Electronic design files
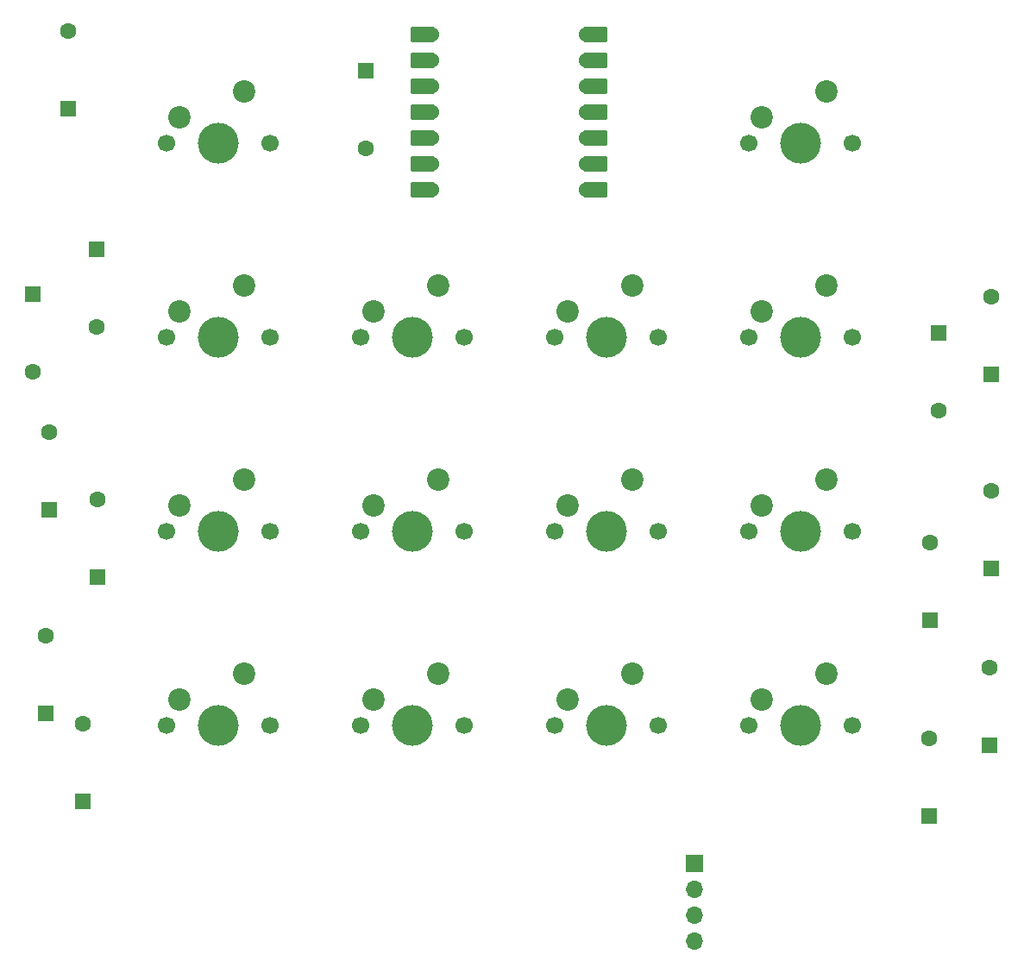
<source format=gts>
%TF.GenerationSoftware,KiCad,Pcbnew,9.0.6*%
%TF.CreationDate,2025-12-02T12:20:49-05:00*%
%TF.ProjectId,TodoPad,546f646f-5061-4642-9e6b-696361645f70,rev?*%
%TF.SameCoordinates,Original*%
%TF.FileFunction,Soldermask,Top*%
%TF.FilePolarity,Negative*%
%FSLAX46Y46*%
G04 Gerber Fmt 4.6, Leading zero omitted, Abs format (unit mm)*
G04 Created by KiCad (PCBNEW 9.0.6) date 2025-12-02 12:20:49*
%MOMM*%
%LPD*%
G01*
G04 APERTURE LIST*
G04 Aperture macros list*
%AMRoundRect*
0 Rectangle with rounded corners*
0 $1 Rounding radius*
0 $2 $3 $4 $5 $6 $7 $8 $9 X,Y pos of 4 corners*
0 Add a 4 corners polygon primitive as box body*
4,1,4,$2,$3,$4,$5,$6,$7,$8,$9,$2,$3,0*
0 Add four circle primitives for the rounded corners*
1,1,$1+$1,$2,$3*
1,1,$1+$1,$4,$5*
1,1,$1+$1,$6,$7*
1,1,$1+$1,$8,$9*
0 Add four rect primitives between the rounded corners*
20,1,$1+$1,$2,$3,$4,$5,0*
20,1,$1+$1,$4,$5,$6,$7,0*
20,1,$1+$1,$6,$7,$8,$9,0*
20,1,$1+$1,$8,$9,$2,$3,0*%
G04 Aperture macros list end*
%ADD10RoundRect,0.250000X-0.550000X0.550000X-0.550000X-0.550000X0.550000X-0.550000X0.550000X0.550000X0*%
%ADD11C,1.600000*%
%ADD12C,1.700000*%
%ADD13C,4.000000*%
%ADD14C,2.200000*%
%ADD15RoundRect,0.250000X0.550000X-0.550000X0.550000X0.550000X-0.550000X0.550000X-0.550000X-0.550000X0*%
%ADD16RoundRect,0.152400X1.063600X0.609600X-1.063600X0.609600X-1.063600X-0.609600X1.063600X-0.609600X0*%
%ADD17C,1.524000*%
%ADD18RoundRect,0.152400X-1.063600X-0.609600X1.063600X-0.609600X1.063600X0.609600X-1.063600X0.609600X0*%
%ADD19R,1.700000X1.700000*%
%ADD20O,1.700000X1.700000*%
G04 APERTURE END LIST*
D10*
%TO.C,D4*%
X98700000Y-70280000D03*
D11*
X98700000Y-77900000D03*
%TD*%
D12*
%TO.C,SW7*%
X143627500Y-97948750D03*
D13*
X148707500Y-97948750D03*
D12*
X153787500Y-97948750D03*
D14*
X151247500Y-92868750D03*
X144897500Y-95408750D03*
%TD*%
D12*
%TO.C,SW9*%
X105527500Y-78898750D03*
D13*
X110607500Y-78898750D03*
D12*
X115687500Y-78898750D03*
D14*
X113147500Y-73818750D03*
X106797500Y-76358750D03*
%TD*%
D15*
%TO.C,D12*%
X180500000Y-106710000D03*
D11*
X180500000Y-99090000D03*
%TD*%
D15*
%TO.C,D8*%
X97300000Y-124510000D03*
D11*
X97300000Y-116890000D03*
%TD*%
D12*
%TO.C,SW5*%
X105527500Y-97948750D03*
D13*
X110607500Y-97948750D03*
D12*
X115687500Y-97948750D03*
D14*
X113147500Y-92868750D03*
X106797500Y-95408750D03*
%TD*%
D12*
%TO.C,SW4*%
X162677500Y-116998750D03*
D13*
X167757500Y-116998750D03*
D12*
X172837500Y-116998750D03*
D14*
X170297500Y-111918750D03*
X163947500Y-114458750D03*
%TD*%
D10*
%TO.C,D10*%
X125100000Y-52790000D03*
D11*
X125100000Y-60410000D03*
%TD*%
D12*
%TO.C,SW2*%
X124577500Y-116998750D03*
D13*
X129657500Y-116998750D03*
D12*
X134737500Y-116998750D03*
D14*
X132197500Y-111918750D03*
X125847500Y-114458750D03*
%TD*%
D10*
%TO.C,D6*%
X181300000Y-78490000D03*
D11*
X181300000Y-86110000D03*
%TD*%
D15*
%TO.C,D14*%
X186500000Y-82550000D03*
D11*
X186500000Y-74930000D03*
%TD*%
D12*
%TO.C,SW6*%
X124577500Y-97948750D03*
D13*
X129657500Y-97948750D03*
D12*
X134737500Y-97948750D03*
D14*
X132197500Y-92868750D03*
X125847500Y-95408750D03*
%TD*%
D15*
%TO.C,D3*%
X186500000Y-101600000D03*
D11*
X186500000Y-93980000D03*
%TD*%
D15*
%TO.C,D1*%
X98800000Y-102510000D03*
D11*
X98800000Y-94890000D03*
%TD*%
D16*
%TO.C,U1*%
X130727500Y-49212500D03*
D17*
X131562500Y-49212500D03*
D16*
X130727500Y-51752500D03*
D17*
X131562500Y-51752500D03*
D16*
X130727500Y-54292500D03*
D17*
X131562500Y-54292500D03*
D16*
X130727500Y-56832500D03*
D17*
X131562500Y-56832500D03*
D16*
X130727500Y-59372500D03*
D17*
X131562500Y-59372500D03*
D16*
X130727500Y-61912500D03*
D17*
X131562500Y-61912500D03*
D16*
X130727500Y-64452500D03*
D17*
X131562500Y-64452500D03*
X146802500Y-64452500D03*
D18*
X147637500Y-64452500D03*
D17*
X146802500Y-61912500D03*
D18*
X147637500Y-61912500D03*
D17*
X146802500Y-59372500D03*
D18*
X147637500Y-59372500D03*
D17*
X146802500Y-56832500D03*
D18*
X147637500Y-56832500D03*
D17*
X146802500Y-54292500D03*
D18*
X147637500Y-54292500D03*
D17*
X146802500Y-51752500D03*
D18*
X147637500Y-51752500D03*
D17*
X146802500Y-49212500D03*
D18*
X147637500Y-49212500D03*
%TD*%
D15*
%TO.C,D13*%
X186300000Y-119010000D03*
D11*
X186300000Y-111390000D03*
%TD*%
D12*
%TO.C,SW10*%
X124577500Y-78898750D03*
D13*
X129657500Y-78898750D03*
D12*
X134737500Y-78898750D03*
D14*
X132197500Y-73818750D03*
X125847500Y-76358750D03*
%TD*%
D12*
%TO.C,SW12*%
X162677500Y-78898750D03*
D13*
X167757500Y-78898750D03*
D12*
X172837500Y-78898750D03*
D14*
X170297500Y-73818750D03*
X163947500Y-76358750D03*
%TD*%
D15*
%TO.C,D9*%
X180400000Y-125910000D03*
D11*
X180400000Y-118290000D03*
%TD*%
D12*
%TO.C,SW1*%
X105527500Y-116998750D03*
D13*
X110607500Y-116998750D03*
D12*
X115687500Y-116998750D03*
D14*
X113147500Y-111918750D03*
X106797500Y-114458750D03*
%TD*%
D12*
%TO.C,SW8*%
X162677500Y-97948750D03*
D13*
X167757500Y-97948750D03*
D12*
X172837500Y-97948750D03*
D14*
X170297500Y-92868750D03*
X163947500Y-95408750D03*
%TD*%
D12*
%TO.C,SW14*%
X162677500Y-59848750D03*
D13*
X167757500Y-59848750D03*
D12*
X172837500Y-59848750D03*
D14*
X170297500Y-54768750D03*
X163947500Y-57308750D03*
%TD*%
D15*
%TO.C,D11*%
X95900000Y-56510000D03*
D11*
X95900000Y-48890000D03*
%TD*%
D15*
%TO.C,D7*%
X93700000Y-115810000D03*
D11*
X93700000Y-108190000D03*
%TD*%
D12*
%TO.C,SW11*%
X143627500Y-78898750D03*
D13*
X148707500Y-78898750D03*
D12*
X153787500Y-78898750D03*
D14*
X151247500Y-73818750D03*
X144897500Y-76358750D03*
%TD*%
D10*
%TO.C,D5*%
X92400000Y-74690000D03*
D11*
X92400000Y-82310000D03*
%TD*%
D12*
%TO.C,SW13*%
X105527500Y-59848750D03*
D13*
X110607500Y-59848750D03*
D12*
X115687500Y-59848750D03*
D14*
X113147500Y-54768750D03*
X106797500Y-57308750D03*
%TD*%
D19*
%TO.C,U2*%
X157400000Y-130590000D03*
D20*
X157400000Y-133130000D03*
X157400000Y-135670000D03*
X157400000Y-138210000D03*
%TD*%
D15*
%TO.C,D2*%
X94000000Y-95910000D03*
D11*
X94000000Y-88290000D03*
%TD*%
D12*
%TO.C,SW3*%
X143627500Y-116998750D03*
D13*
X148707500Y-116998750D03*
D12*
X153787500Y-116998750D03*
D14*
X151247500Y-111918750D03*
X144897500Y-114458750D03*
%TD*%
M02*

</source>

HOW TO COMPLETE THIS TASK
All lines above that include the word "format" must be copied into the answer.

RESULT OF THIS TASK
<source format=gts>
G04 Gerber Fmt 4.6, Leading zero omitted, Abs format (unit mm)*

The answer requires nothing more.